Following on from my last post, I recently read an article in Mobile Europe which referred to the Infonetics Research report about cellular operators’ views on small cells.
In my experience, Distributed Antenna Systems (DAS) are still proving to be very popular with the operators, particularly for larger venues like airports, shopping malls and sports arenas. Operators also mention that one of the issues with small cells is interference with the macro network.
Ideally, a cell in a network should have an equally strong signal level throughout the entire cell area with a rapid drop in signal strength as the cell border is reached. A DAS solution with several antennas in the cell creates a condition which is very close to perfect. The interference between cells is created in the overlapping areas.

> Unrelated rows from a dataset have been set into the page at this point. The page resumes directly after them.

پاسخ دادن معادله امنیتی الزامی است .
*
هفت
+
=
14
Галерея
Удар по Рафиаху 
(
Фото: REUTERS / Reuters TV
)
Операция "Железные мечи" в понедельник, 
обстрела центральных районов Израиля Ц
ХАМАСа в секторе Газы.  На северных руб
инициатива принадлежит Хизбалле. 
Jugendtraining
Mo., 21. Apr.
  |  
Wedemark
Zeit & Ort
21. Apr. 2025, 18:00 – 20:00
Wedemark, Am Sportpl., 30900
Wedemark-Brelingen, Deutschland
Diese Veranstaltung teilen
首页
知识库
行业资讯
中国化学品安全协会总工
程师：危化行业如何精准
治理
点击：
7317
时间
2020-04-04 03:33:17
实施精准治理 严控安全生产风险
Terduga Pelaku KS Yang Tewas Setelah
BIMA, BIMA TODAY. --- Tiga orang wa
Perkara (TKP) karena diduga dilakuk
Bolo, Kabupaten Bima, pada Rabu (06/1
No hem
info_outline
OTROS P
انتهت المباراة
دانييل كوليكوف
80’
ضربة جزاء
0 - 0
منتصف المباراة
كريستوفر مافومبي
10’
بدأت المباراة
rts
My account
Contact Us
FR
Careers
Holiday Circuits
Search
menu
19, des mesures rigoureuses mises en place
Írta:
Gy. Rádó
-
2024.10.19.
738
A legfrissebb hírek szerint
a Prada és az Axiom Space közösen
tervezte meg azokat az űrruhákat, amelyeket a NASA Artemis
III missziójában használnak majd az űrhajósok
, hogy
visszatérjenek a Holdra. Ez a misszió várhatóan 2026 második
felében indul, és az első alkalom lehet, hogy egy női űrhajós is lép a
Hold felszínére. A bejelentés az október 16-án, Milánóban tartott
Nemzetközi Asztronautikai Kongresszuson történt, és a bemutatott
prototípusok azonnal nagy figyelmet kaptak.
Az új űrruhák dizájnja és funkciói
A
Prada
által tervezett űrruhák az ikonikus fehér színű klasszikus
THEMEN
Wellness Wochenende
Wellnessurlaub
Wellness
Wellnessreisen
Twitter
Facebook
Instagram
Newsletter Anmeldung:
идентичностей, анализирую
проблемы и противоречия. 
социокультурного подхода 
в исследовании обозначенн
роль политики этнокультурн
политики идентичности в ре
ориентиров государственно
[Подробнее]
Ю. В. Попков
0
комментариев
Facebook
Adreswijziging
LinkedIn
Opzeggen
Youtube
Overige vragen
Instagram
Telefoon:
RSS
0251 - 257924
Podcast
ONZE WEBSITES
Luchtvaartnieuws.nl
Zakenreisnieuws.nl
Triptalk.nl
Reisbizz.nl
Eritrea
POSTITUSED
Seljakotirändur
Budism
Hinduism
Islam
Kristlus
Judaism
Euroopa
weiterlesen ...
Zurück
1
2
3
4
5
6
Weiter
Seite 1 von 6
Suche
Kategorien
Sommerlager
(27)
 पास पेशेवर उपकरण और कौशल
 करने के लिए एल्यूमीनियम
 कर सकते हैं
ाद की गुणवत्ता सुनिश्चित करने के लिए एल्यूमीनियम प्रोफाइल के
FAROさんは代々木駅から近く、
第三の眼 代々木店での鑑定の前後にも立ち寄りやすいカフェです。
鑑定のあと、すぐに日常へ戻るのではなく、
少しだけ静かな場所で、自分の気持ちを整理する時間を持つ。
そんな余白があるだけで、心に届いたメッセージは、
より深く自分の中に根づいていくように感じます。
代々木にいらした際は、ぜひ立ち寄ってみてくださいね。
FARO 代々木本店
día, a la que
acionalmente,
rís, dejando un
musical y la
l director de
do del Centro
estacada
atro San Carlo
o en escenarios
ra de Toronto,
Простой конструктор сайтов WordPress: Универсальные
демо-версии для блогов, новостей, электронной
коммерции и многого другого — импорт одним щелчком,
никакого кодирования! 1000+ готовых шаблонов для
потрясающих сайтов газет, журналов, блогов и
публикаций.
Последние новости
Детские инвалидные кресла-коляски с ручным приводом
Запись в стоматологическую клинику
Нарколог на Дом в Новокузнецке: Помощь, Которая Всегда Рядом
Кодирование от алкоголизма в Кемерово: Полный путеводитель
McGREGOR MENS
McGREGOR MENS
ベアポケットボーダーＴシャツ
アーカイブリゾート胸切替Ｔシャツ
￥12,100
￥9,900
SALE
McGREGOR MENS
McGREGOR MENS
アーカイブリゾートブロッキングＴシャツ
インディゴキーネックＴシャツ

Small cells with a single antenna site will give rather large overlapping areas between cells unless the cell area is limited by walls or other structures with large attenuation. In this scenario, the interference between cells results in loss of capacity on the network.
A good example of how cell coverage should be optimised to reduce interference was demonstrated in London earlier this year. During the Olympic and Paralympic Games, network capacity in the big stadiums was one of the most critical issues for the UK Operators. All three frequency bands (900, 1800 and 2100MHz) had to be used in all stadium areas to create the required capacity. The stadium seats were divided into many sectors, each sector being served by several base stations in a giant multi-operator DAS solution. Panel antennas with a very special radiation pattern were used to cover each of the sectors in the stadiums. The overlapping areas between sectors were very small, resulting in minimal capacity losses due to interference.